> What the task asks
Take each line of the entries below that contains "Click" and copy it.

Document images with source code:
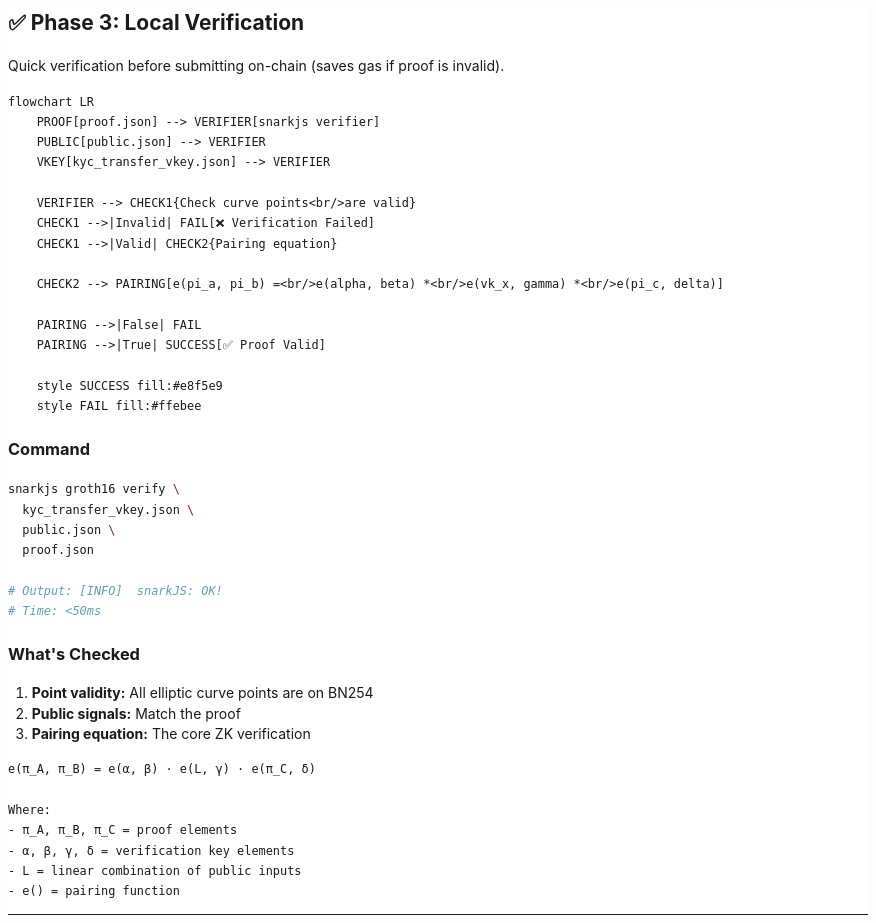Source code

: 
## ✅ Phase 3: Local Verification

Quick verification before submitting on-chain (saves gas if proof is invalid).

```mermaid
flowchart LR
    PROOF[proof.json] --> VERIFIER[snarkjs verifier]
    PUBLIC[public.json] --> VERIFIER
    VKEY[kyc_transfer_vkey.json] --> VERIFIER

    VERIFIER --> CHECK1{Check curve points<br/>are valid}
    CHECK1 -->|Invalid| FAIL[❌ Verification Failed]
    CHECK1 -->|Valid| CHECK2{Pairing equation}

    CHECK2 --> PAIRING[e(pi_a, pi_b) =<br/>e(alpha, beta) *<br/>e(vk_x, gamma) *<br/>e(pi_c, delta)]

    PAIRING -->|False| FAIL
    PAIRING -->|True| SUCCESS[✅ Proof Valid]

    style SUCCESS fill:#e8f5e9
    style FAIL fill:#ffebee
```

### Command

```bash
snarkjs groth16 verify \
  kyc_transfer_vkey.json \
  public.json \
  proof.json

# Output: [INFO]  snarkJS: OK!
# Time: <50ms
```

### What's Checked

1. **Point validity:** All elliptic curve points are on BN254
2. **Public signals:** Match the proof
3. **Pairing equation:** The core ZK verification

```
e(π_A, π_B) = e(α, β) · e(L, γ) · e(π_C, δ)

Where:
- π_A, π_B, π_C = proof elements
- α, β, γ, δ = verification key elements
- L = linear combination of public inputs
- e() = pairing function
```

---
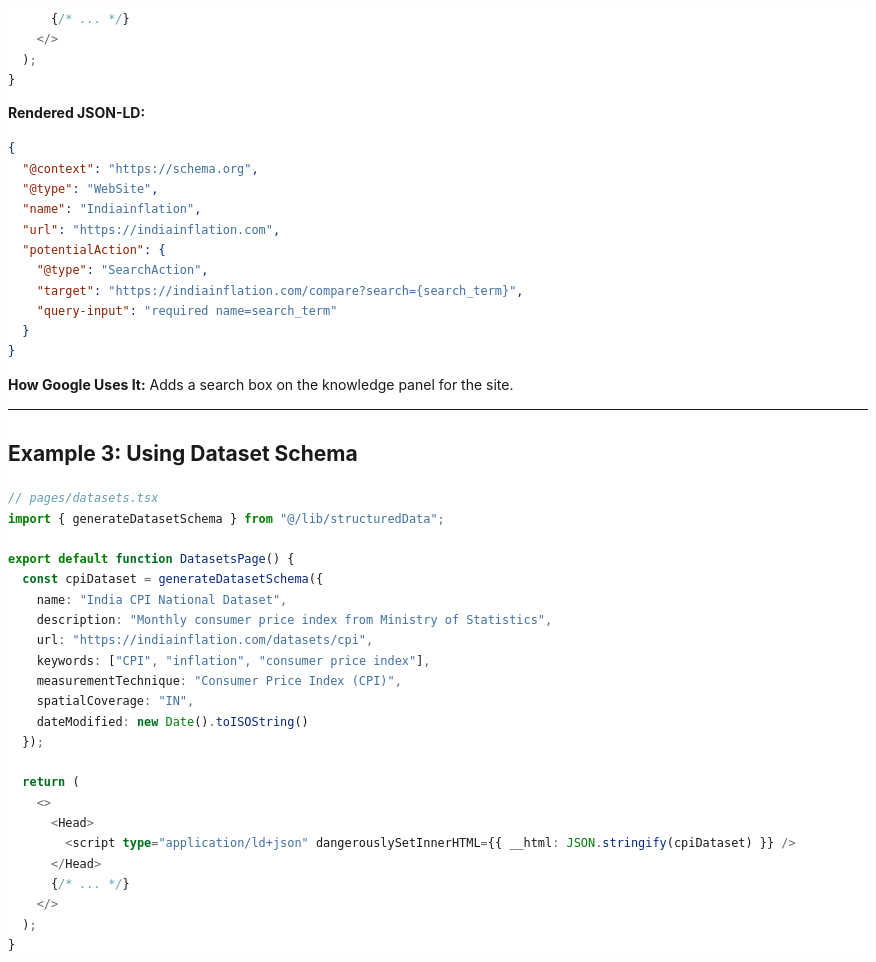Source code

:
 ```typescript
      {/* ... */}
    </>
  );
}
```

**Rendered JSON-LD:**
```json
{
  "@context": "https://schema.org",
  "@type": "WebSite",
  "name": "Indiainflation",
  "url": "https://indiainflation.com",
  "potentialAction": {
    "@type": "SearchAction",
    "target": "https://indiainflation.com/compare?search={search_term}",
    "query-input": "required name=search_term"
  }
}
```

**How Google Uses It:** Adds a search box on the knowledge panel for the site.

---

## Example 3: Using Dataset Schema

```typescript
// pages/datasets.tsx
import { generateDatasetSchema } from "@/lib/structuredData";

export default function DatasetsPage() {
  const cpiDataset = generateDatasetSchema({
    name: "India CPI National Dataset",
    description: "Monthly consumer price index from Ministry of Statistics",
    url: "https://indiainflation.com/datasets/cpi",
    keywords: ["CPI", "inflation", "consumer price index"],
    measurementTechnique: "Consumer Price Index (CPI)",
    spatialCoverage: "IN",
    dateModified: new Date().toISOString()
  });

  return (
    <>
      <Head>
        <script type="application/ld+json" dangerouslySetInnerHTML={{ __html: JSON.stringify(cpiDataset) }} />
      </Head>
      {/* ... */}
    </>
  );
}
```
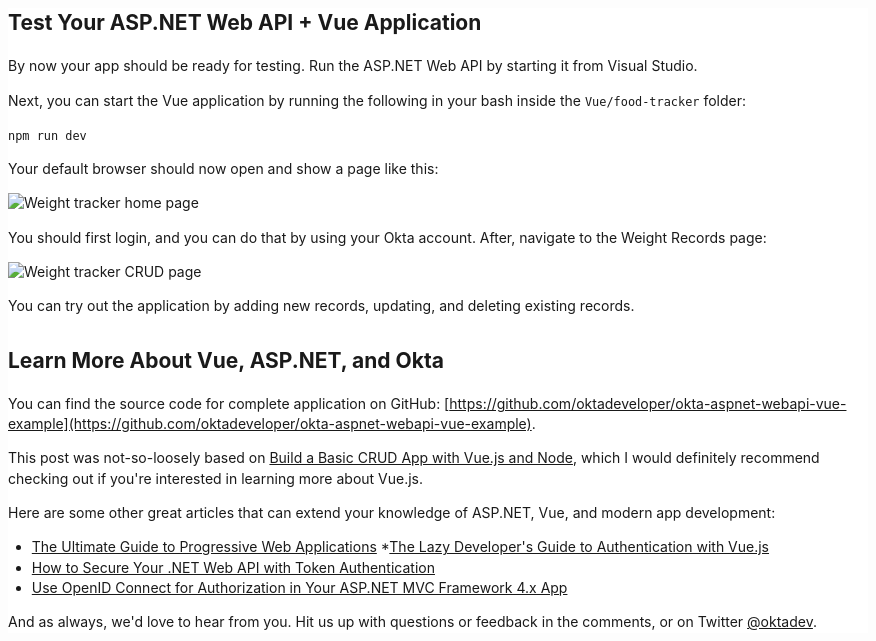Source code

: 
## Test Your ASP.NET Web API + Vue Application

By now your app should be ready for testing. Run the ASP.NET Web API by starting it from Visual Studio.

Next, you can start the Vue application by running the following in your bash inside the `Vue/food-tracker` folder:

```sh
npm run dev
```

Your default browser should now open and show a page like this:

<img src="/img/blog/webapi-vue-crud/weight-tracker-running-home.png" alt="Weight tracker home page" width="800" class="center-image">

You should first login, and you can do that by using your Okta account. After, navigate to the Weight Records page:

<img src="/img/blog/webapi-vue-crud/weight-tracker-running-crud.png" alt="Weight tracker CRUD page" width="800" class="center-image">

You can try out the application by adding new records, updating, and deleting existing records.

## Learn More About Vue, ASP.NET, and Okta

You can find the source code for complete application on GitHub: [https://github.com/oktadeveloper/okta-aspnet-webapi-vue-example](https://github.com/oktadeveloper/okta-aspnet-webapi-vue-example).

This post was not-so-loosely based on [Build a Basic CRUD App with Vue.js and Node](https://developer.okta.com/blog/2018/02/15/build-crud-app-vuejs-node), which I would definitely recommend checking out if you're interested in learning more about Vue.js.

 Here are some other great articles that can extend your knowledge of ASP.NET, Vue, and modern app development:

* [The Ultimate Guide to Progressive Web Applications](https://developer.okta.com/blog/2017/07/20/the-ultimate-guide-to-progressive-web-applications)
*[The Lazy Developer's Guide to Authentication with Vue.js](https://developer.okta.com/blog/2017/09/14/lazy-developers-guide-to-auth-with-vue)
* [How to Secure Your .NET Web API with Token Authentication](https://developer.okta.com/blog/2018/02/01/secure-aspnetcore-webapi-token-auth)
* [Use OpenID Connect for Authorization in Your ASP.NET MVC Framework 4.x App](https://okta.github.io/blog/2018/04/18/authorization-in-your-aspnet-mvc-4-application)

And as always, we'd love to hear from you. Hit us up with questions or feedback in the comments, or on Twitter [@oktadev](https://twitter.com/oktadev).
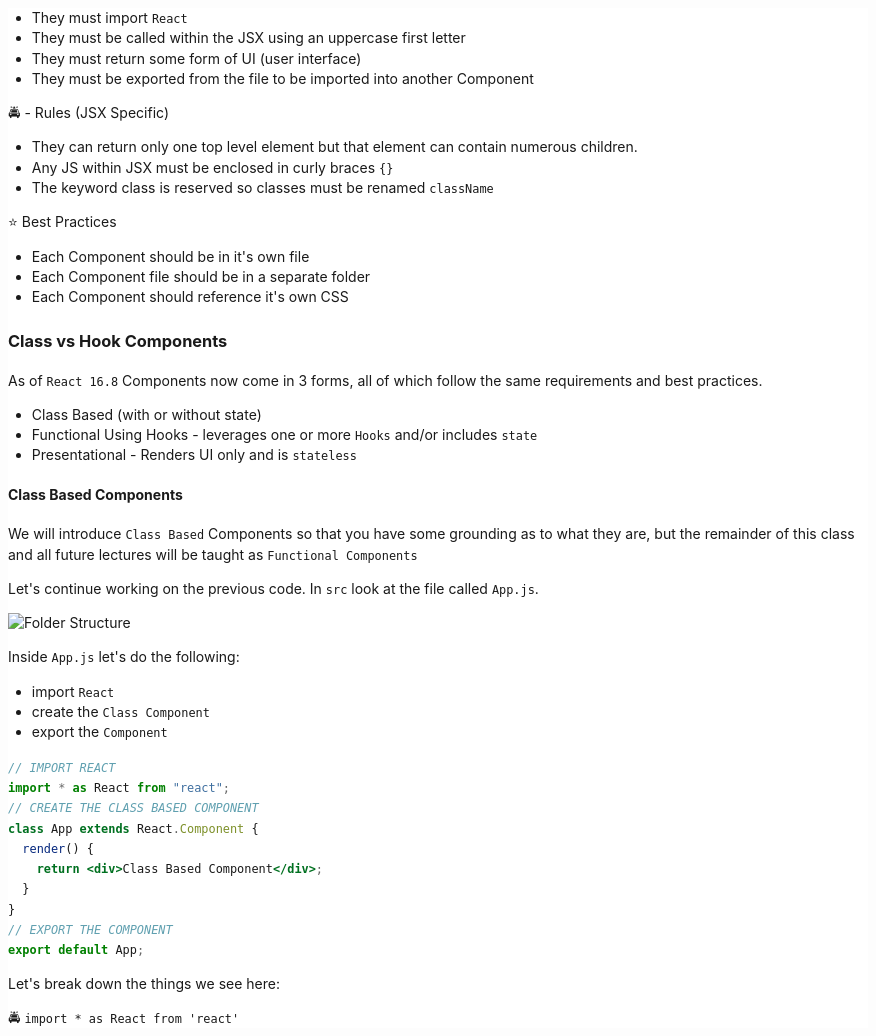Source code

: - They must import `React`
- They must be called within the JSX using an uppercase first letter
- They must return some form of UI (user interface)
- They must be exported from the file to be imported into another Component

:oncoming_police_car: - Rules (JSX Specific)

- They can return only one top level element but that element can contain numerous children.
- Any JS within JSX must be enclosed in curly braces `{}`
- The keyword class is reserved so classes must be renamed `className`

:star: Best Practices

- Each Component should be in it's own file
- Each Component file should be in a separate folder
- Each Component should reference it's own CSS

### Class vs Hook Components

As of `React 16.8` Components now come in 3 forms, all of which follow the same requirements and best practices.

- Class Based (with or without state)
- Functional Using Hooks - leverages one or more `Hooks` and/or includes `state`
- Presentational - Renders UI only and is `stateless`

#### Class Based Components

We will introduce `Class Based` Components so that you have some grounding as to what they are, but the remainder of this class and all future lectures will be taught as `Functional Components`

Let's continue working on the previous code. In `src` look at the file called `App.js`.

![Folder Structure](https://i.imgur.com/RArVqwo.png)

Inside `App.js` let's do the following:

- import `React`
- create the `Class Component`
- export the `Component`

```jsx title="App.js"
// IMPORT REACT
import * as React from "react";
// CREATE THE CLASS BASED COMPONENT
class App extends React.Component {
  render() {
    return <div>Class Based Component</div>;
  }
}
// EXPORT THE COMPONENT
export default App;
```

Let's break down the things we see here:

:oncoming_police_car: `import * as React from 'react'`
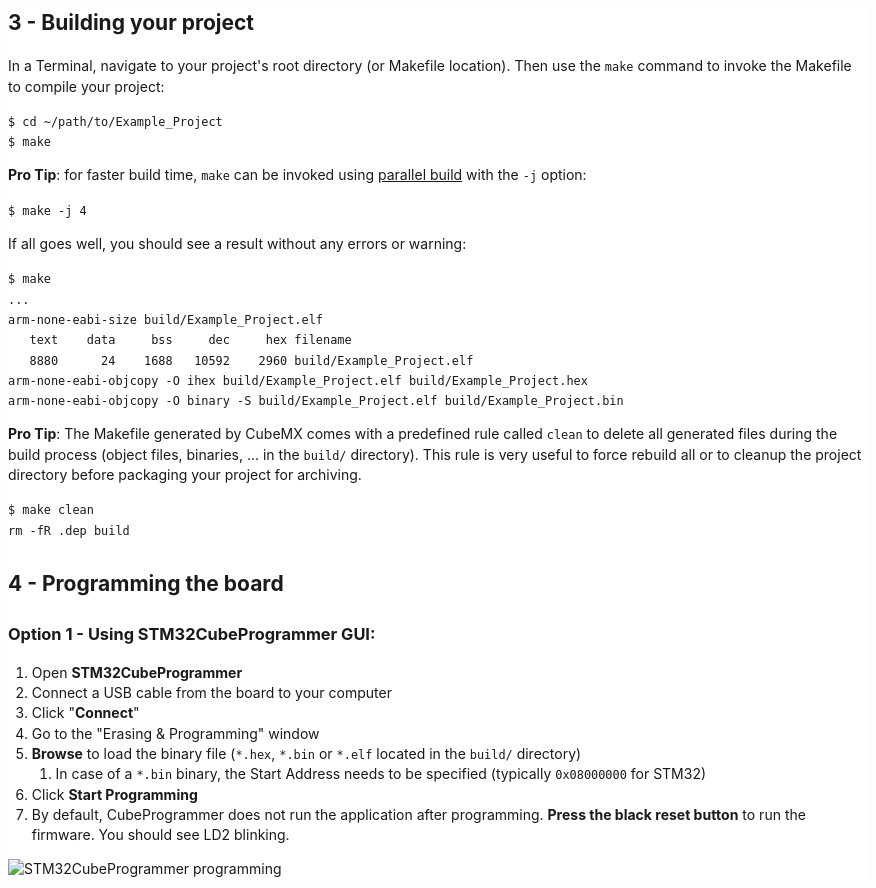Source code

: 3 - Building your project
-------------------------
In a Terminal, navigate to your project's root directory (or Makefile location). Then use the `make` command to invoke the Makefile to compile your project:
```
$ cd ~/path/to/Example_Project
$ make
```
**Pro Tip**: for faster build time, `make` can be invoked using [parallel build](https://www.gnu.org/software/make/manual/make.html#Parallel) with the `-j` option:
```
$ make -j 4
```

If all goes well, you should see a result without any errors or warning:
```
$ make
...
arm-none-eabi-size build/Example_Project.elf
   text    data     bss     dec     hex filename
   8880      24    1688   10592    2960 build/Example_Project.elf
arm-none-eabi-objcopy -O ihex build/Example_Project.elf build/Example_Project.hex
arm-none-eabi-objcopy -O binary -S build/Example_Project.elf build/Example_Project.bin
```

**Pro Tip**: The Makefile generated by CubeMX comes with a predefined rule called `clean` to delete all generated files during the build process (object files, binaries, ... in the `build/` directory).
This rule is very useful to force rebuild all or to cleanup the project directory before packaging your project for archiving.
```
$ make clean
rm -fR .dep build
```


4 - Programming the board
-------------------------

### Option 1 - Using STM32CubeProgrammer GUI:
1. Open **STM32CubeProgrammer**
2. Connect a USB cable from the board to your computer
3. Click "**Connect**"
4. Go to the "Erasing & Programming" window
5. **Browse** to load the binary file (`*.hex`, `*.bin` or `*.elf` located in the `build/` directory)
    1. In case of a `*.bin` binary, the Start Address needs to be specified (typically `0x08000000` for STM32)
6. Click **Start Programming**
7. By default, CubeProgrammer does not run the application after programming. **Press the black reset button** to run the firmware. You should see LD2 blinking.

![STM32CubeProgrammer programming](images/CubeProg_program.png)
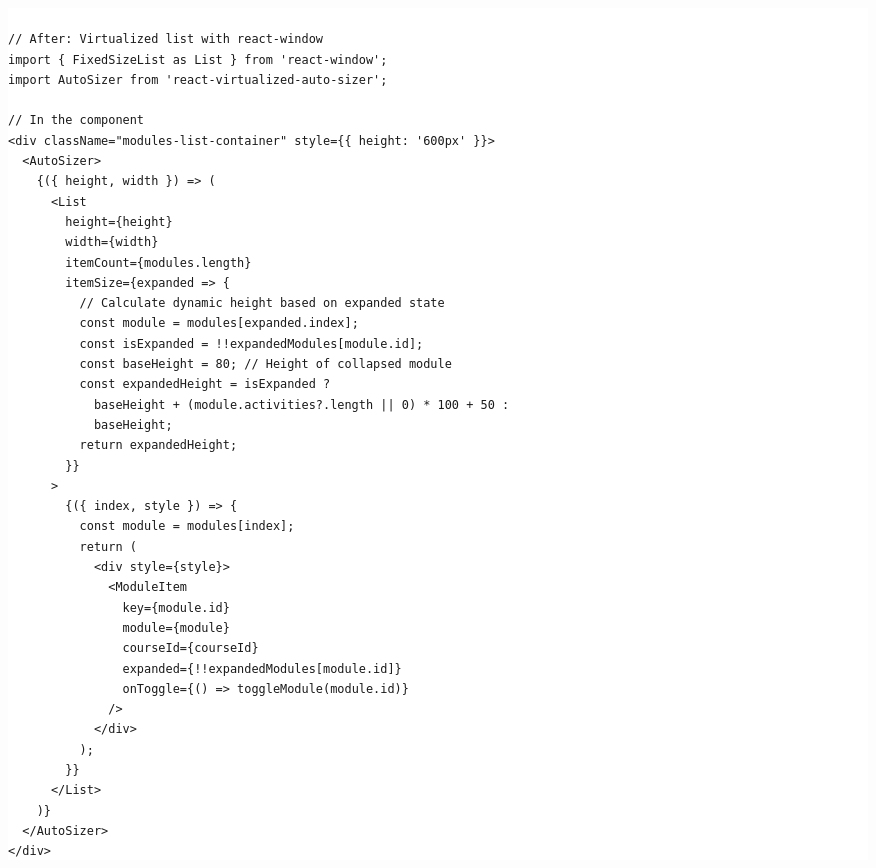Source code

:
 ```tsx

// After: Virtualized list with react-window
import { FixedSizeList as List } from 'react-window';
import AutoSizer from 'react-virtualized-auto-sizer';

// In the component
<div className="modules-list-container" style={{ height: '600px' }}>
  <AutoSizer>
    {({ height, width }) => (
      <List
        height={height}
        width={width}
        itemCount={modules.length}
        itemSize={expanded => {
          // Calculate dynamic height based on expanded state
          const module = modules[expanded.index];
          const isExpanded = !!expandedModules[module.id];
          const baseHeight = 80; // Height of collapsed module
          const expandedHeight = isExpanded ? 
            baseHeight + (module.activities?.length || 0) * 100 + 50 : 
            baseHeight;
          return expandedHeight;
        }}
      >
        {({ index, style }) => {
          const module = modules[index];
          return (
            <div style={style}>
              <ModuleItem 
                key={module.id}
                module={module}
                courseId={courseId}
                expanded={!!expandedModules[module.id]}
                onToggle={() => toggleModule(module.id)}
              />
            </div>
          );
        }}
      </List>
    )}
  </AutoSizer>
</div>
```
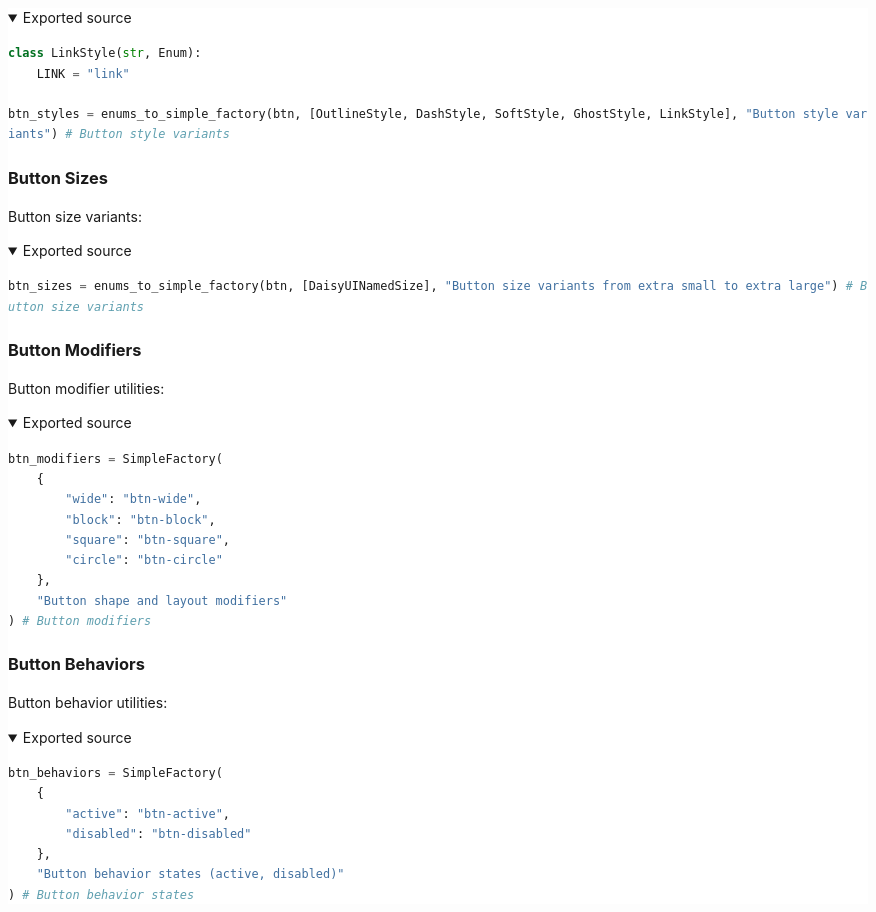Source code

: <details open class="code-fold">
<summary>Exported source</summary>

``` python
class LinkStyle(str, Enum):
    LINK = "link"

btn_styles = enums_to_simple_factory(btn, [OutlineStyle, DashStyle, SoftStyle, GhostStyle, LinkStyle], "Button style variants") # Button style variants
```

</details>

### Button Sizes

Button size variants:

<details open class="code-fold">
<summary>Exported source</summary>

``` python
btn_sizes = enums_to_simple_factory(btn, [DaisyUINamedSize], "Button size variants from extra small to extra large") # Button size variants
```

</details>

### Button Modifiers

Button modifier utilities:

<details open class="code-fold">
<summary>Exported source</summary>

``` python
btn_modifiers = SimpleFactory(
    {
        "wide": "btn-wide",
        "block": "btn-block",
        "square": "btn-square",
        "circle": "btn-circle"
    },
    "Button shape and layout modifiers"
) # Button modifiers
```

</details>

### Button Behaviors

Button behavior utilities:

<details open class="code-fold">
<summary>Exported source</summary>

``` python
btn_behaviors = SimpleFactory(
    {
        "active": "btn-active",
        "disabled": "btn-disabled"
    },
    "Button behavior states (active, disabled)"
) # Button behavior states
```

> Answer box
3. Click "**Connect**"
6. Click **Start Programming**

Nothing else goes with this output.